───── EXCERPTED TEXT

# DTS:X ULTRA



## emanresu (Jan 2, 2020)

How come no one is talking about this?









						Get DTS:X Ultra - Microsoft Store
					

Download this app from Microsoft Store for Windows 10. See screenshots, read the latest customer reviews, and compare ratings for DTS:X Ultra.



					www.microsoft.com
				













How do we get it?

So how do I get this onto my system?








						alanfox2000/realtek-universal-audio-driver
					

A non-official repository for downloading the lastest UAD components from Realtek FTP server. - alanfox2000/realtek-universal-audio-driver




					github.com


----------



## FreedomEclipse (Jan 3, 2020)

Buy an AV receiver and hook up to it via HDMi - Most of them come with it these days. realtek audio arent gonna support it because there aint enough bandwidth across optical, analogue or coaxial to support it.

A lot of this was explained in your previous thread - this is not something where you can get something for nothing and something to work on nothing.


----------



## emanresu (Jan 3, 2020)

Okay so DL that file in the Youtube video and press TAB 4 times then space.


----------



## Toothless (Jan 3, 2020)

emanresu said:


> Okay so DL that file in the Youtube video and press TAB 4 times then space.


That sounds sketch af.


----------



## FreedomEclipse (Jan 3, 2020)

Toothless said:


> That sounds sketch af.


 
the DL is directly from Microsoft's app store. From the reviews - it doesnt work or it does nothing at all.


----------



## emanresu (Jan 3, 2020)

Not in the Youtube video bro. That's another DL.
And it works..


----------



## Jimmy9303 (Jan 3, 2020)

emanresu said:


> Not in the Youtube video bro. That's another DL.
> And it works..


Yeah, see this:


----------



## emanresu (Jan 3, 2020)

333

It's very difficult to tell if it works or not. Placebo is a bitch.
The auto-eq is not working for me.
The MS builds are not working for me.





I have that DTS-dtsapo4xultrahsa.inf from Alan's Github. But I have no clue on how to install it.


----------



## emanresu (Jan 4, 2020)

The Youtube video APP is definitely working.
Make sure to choose your Headset/External speakers


----------



## Mircosfot (Jan 29, 2020)

There is an APP called DTS Sound Unbound, this app has 2 different buy options: headphone and only DTS:X. DTS:X isnt working yet, they say theyre working on it with microsoft. so if u wanna buy it, buy onley the headphone stuff.


----------



## Mircosfot (Jan 30, 2020)

EDIT:
*Is HDMI supported for DTS content?*

At this time our focus for DTS encoded content is for headphones and multi-channel speakers that are directly connected to the sound card on the PC.  HDMI and home theater uses are on our roadmap where we are actively working with Microsoft to bring this feature to our DTS community.

You can read all about DTS Sound Unbound here: https://dts.com/sound-unbound/faq


----------



## Snootch (Jan 31, 2020)

I have the Arctus Pro GameDAC headphones which comes with DTS:X for headphones and is supported via hardware and it's amazing. I also have Dolby Atmos for headphones and it doesn't come close to DTS:X as far as the positional audio is concerned.


----------



## Bryan Ü (Feb 12, 2020)

emanresu said:


> 333
> 
> It's very difficult to tell if it works or not. Placebo is a bitch.

──────────
───── SUPPLIED DATA

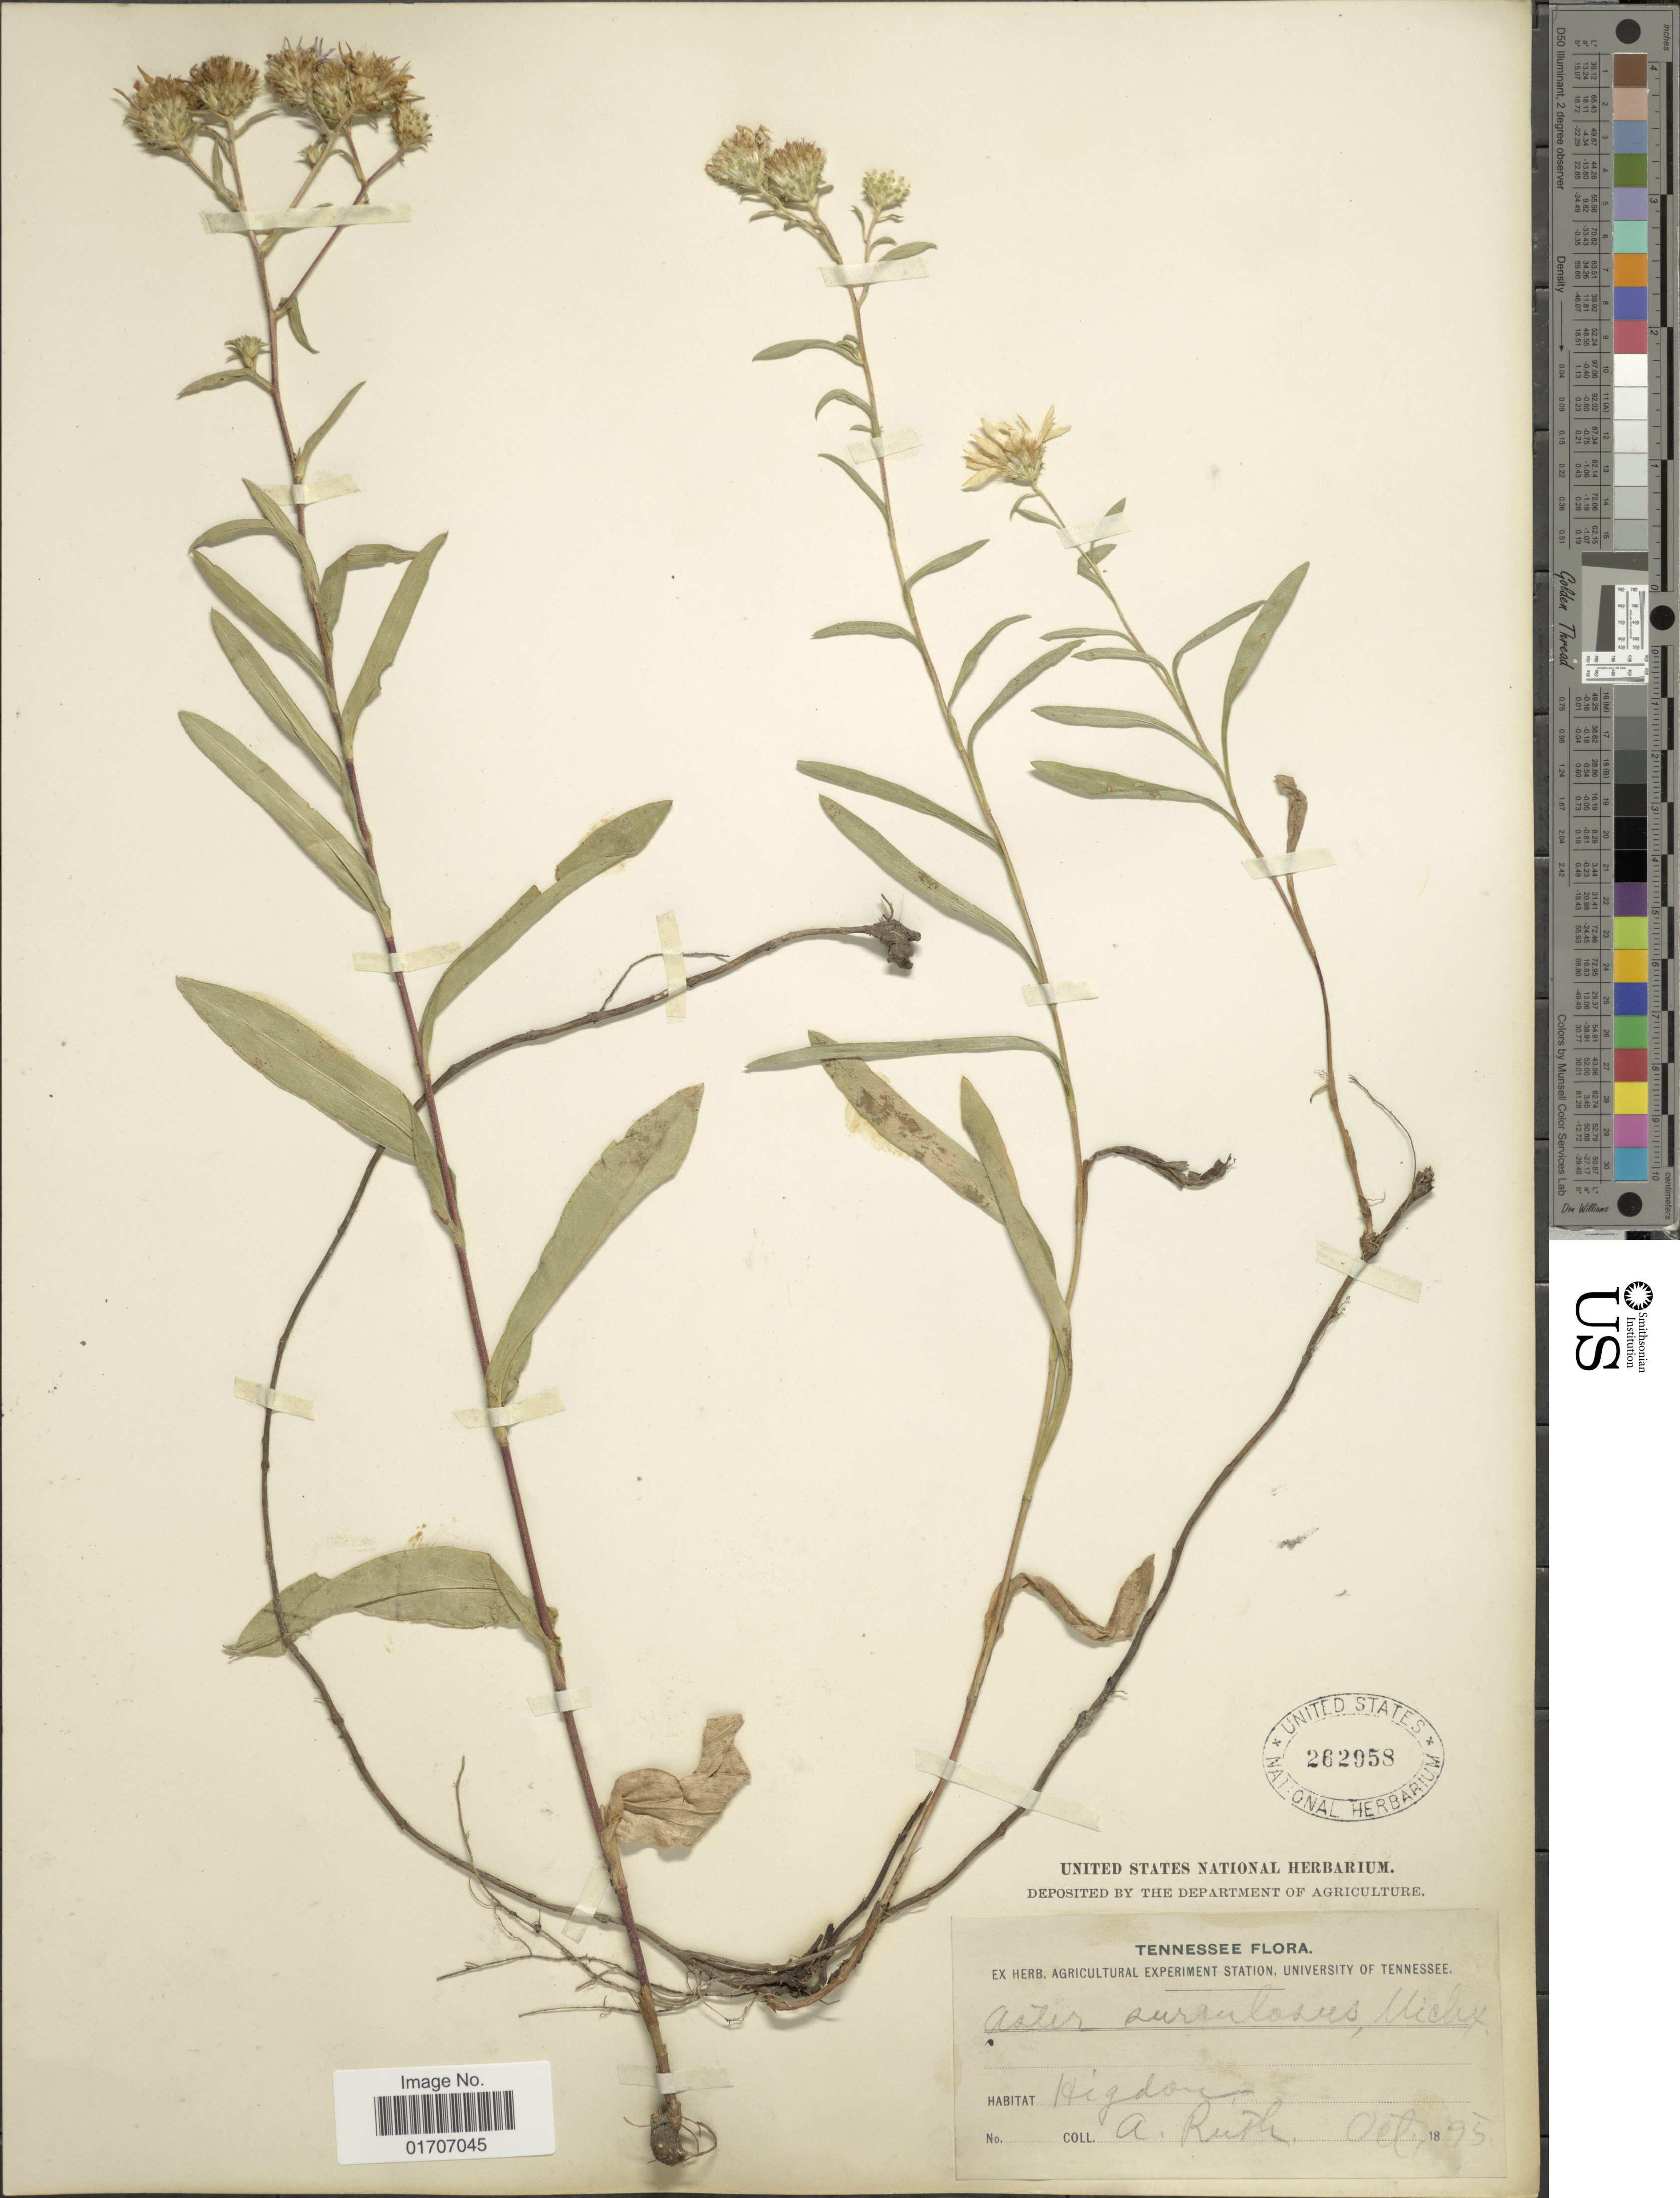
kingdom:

──────────

**WHAT THIS EXERCISE ASKS**
(1) List every username that posts in the DTS:X Ultra forum thread.
(2) Answer these from the DTS:X Ultra forum thread:
(a) What does FreedomEclipse suggest buying, and how should it be connected?
(b) What two buy options does Mircosfot say DTS Sound Unbound offers?
(c) Which headphones does Snootch own?
(3) Pick up the DTS:X Ultra forum thread from the point where it stops.
The data comes from a separate source.

**TASK RESPONSES**
(1)
emanresu
FreedomEclipse
Toothless
Jimmy9303
Mircosfot
Snootch
Bryan Ü

(2)
(a) An AV receiver, connected via HDMI.
(b) Headphone and only DTS:X.
(c) The Arctus Pro GameDAC headphones.

(3)
> The auto-eq is not working for me.
> ...


which version of windows 10 are you using?


----------



## Mircosfot (Feb 12, 2020)

EDIT: DTS: ULTRA is working on the futureupdate 20H1. This Update will be released soon u can read it here: https://www.windowscentral.com/dtsx...ows-10-builds-bringing-spacial-surround-sound


----------



## emanresu (Dec 22, 2020)

As you maybe know M$ and XPERI/Dolby are on the hunt of NERFiNG DTS:X Ultra spatial mode (from older versions of DTS Sound Unbound).
I have it enabled on this Windows 19H9 partition, BUT the M$ "Experience/Security Update" that's rolling out now REMOVES DTS:X Ultra as spatia -
then you're stuck with DTS X Headphone and DTS:X "decoder".

I luckily was aware of this and created a restore point when it was working. Now I've used SHUTUP10 and DISABLED everything that has to do with Windows Update.
Everything. The OS is becoming more and more locked. It's redoncolous. If anyone knows how to get DTS:X Ultra in spatial going on a new install, do tell.
I know @H4cziLLa had something going in a thread, but it was the most painful explanation ever to read. People are hiding their successes, which sucks.

Let's be better than that. So my advice right now is - if you got DTS:X Ultra as spatial mode working - DO NOT update DTS Sound Unbound and DISABLE Windows Updates.
Create a restore point, just in case. All the best.


----------



## Rei (Dec 22, 2020)

emanresu said:


> As you maybe know M$ and XPERI/Dolby are on the hunt of NERFiNG DTS:X Ultra spatial mode (from older versions of DTS Sound Unbound).
> I have it enabled on this Windows 19H9 partition, BUT the M$ "Experience/Security Update" that's rolling out now REMOVES DTS:X Ultra as spatia -
> then you're stuck with DTS X Headphone and DTS:X "decoder".
> 
> ...


Not getting security vulnerability updates, bug fixes & new features just to prevent removal of a phased out audio enhancement technology feature. Sure, that sounds like a bright idea.


----------



## emanresu (Dec 23, 2020)

Rei said:


> Not getting security vulnerability updates, bug fixes & new features just to prevent removal of a phased out audio enhancement technology feature. Sure, that sounds like a bright idea.


Hehe that's not the point. Why are they phazing out DTS X Ultra spatial mode? And why are they doing it in secrecy, yet very powerfully?
Someone managed to reverse engineer the XYZ positional system and applied it to an AI powered military drone system?


----------



## dododo (Dec 23, 2020)

emanresu said:


> Hehe that's not the point. Why are they phazing out DTS X Ultra spatial mode? And why are they doing it in secrecy, yet very powerfully?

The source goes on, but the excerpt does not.